++++ Exercise passage
According to Avalanche Studios' co-founder Christofer Sundberg, AionGuard would have done much of what this year's big open-world RPG is doing

Avalanche Studios, the Swedish dev team behind the Just Cause series and 2015’s Mad Max, has been forced to cancel almost as many games as it’s actually ended up releasing. However, according to co-founder and former CCO Christofer Sundberg, the studio’s WW1/medieval/fantasy game AionGuard is the cancellation that still stings the most.

Sundberg recently sat down for an interview with PC Gamer to discuss his time at Avalanche Studios, which he left in 2019, and his upcoming game Samson, developed and published by Liquid Swords. Based on the interview, though, it seems Sundberg was at least as interested in less interested in giving an unnamed publisher the middle finger for cancelling AionGuard in 2009 as he was in promoting his new game.

“I haven’t played Crimson Desert enough, but we had everything that I’ve seen from Crimson Desert in the plans for that game,” Sundberg revealed. “It was signed with a big publisher that has a lot of famous IPs…And then they just changed business direction again and wanted to focus on their existing IPs instead of new ones. They broke up with us on a text message, which I will never forgive them for.”
++++++++
#### [Your task]
Pick up the article about Avalanche Studios' canceled game AionGuard after its last sentence and continue it. The listing plays no part in what you are asked to do.
++++ Data to examine
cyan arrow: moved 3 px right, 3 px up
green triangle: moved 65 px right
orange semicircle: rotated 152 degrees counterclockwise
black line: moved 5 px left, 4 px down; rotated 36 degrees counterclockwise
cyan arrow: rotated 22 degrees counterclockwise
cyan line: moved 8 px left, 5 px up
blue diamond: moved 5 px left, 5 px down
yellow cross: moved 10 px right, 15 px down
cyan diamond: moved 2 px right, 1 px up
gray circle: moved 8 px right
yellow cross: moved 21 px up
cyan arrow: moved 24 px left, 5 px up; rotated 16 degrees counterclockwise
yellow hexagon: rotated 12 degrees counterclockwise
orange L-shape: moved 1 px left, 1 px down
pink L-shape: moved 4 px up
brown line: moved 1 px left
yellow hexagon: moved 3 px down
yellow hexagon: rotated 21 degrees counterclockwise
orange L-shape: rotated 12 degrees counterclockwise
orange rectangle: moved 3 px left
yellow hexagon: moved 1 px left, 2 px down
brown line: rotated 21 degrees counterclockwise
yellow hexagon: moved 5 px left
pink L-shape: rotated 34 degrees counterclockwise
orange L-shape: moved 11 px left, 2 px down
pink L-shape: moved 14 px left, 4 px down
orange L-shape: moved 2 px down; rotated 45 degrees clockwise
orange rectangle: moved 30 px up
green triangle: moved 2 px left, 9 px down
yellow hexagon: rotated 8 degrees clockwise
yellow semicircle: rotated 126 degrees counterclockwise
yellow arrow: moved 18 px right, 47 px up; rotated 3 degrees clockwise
++++++++
#### [Solved exercise]
Targeting PS3, Xbox 360, and PS3, AionGuard was an open-world fantasy game. As Luke Plunkett wrote for Kotaku in January of 2009, “You play a member of the AionGuard, valiant magic knight types who survive the end of the world and set about retaking said world. That means taking it back from the bad guys, region by region, with each region controlled by an enemy stronghold that has to be taken down. Because the game’s open world, however, you can do this however you like. You can run straight in and kill everything, or sneak around disrupting supply lines to weaken the base, or even enlist the help of local tribes. Whichever you like.”

Even after buying the rights to AionGuard back in 2009, Sundberg explained that the game never saw the light of day because “every publisher just shut the door, because it was already announced.” This is because Avalanche Studios had opted to announce AionGuard through an EDGE Magazine cover spread in January 2009.

Whether or not the game would have ended up being Crimson Desert before Crimson Desert is a question that will have to go unanswered, as the only things to have survived AionGuard’s cancellation are a handful of low-res screenshots.